I hope the Minister will take and grab hold of what was said in introducing this Bill. We are attempting in these amendments, particularly in Amendment 4A, to meet a real and genuine concern of ordinary people who are perhaps not as clever as the noble Lords, Lord Pannick, Lord Lester, and others, but who have a concern about the abuse of power. There has been no sense of shame or regret. I understand and have been passionate all my life about the defence of the freedom of the press, but I wish that the press did not rush so quickly to scream, “They’re trying to curb the freedom of the press”, when all that the press has done since Leveson is try to sabotage any proper press regulation. I worry about saying, “Well, it will stop various parts of our society using this new data”, without seeing and recognising the huge amount of evidence already of massive abuses of data which impinge on our very democracy. I felt it worth saying, even if I had to listen to the lawyers, that the layman also has a voice in this, and we have a real duty to make sure that this legislation is up to the task presented by the new data world.
I realise that, in rising to speak on this particular part of the Bill, I depart slightly from the purpose of the noble Lord, Lord Stevenson—but I thank him for raising the issue all the same.
Of course, we are dealing with the overview of the Bill. The noble Lord, Lord McNally, almost wrote my introduction. What has worried me for some considerable time, notwithstanding the Bill’s provisions that provide for data subject to error correction, is the manifest inclusion of data in the data processing function, which is broadly drawn—namely, the inclusion of information that is knowingly false or recklessly included in that process, and which can affect the life chances of individuals. We know of significant and high-profile circumstances in which false information has been included and has either affected a significant class of people or has seriously damaged the life prospects of individuals.

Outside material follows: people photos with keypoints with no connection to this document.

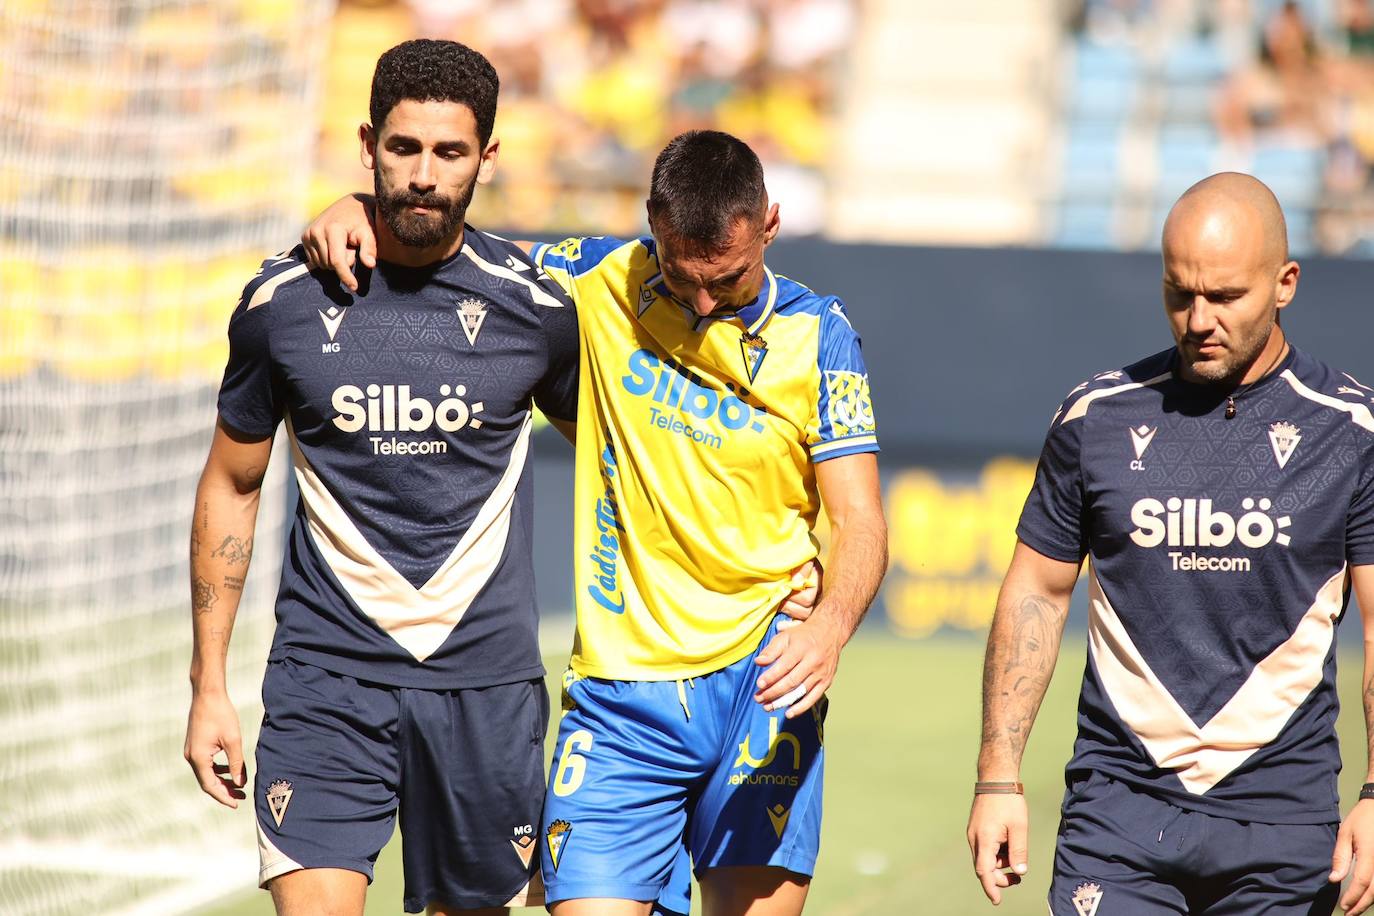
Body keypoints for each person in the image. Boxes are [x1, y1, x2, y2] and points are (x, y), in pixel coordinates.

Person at [302, 129, 889, 916]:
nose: (706, 304)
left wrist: (829, 630)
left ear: (770, 225)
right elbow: (460, 251)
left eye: (730, 279)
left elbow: (861, 520)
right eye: (686, 279)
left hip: (765, 676)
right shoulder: (599, 279)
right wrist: (365, 209)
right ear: (652, 226)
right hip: (620, 696)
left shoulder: (823, 338)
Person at [184, 39, 582, 916]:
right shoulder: (282, 304)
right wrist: (209, 684)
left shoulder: (540, 310)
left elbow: (632, 455)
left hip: (485, 686)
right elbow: (232, 485)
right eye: (404, 149)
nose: (425, 176)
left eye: (450, 152)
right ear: (369, 145)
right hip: (323, 681)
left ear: (488, 157)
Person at [966, 171, 1374, 915]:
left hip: (1284, 826)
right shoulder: (1096, 418)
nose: (1197, 320)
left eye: (1224, 297)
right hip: (1116, 819)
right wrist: (999, 775)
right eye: (1179, 293)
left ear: (1285, 283)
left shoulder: (1351, 433)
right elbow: (1037, 590)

Given that the collection of data is part of the processing function, it seems to me that very little is being said about responsibility for those sorts of errors—in other words, the things that one could or should have realised were incorrect or where there was a disregard for the norms of checking information before it got into data systems. We heard at Second Reading how difficult it is to excise that information from the system once it has got in there and been round the virtual world of information technology.
Could the noble Lord, Lord Stevenson, or the Minister in replying, say whether there is anything apart from the Bill—I do not see it there at the moment—that enables there to be some sort of sanction, for want of a better word, against knowingly or recklessly including data that is false and which affects the life chances and prospects of individuals because it is capable of being identified with them and can be highly damaging? That is something that we may need to look at further down the line. If I am speaking in error, I shall stand corrected.
My Lords, I say to my noble friend Lord McNally that it is even worse having people say to you, “You’re a lawyer, you must understand this”, when too often you do not.
I have a question for the Minister. Am I right in thinking that the Charter of Fundamental Rights will apply to all member states after Brexit? Is it not the objective that we are on all fours with them as other users of data and, therefore, if there is no provision such as the ones that we have been debating contained in the Bill, how will that affect the adequacy arrangements?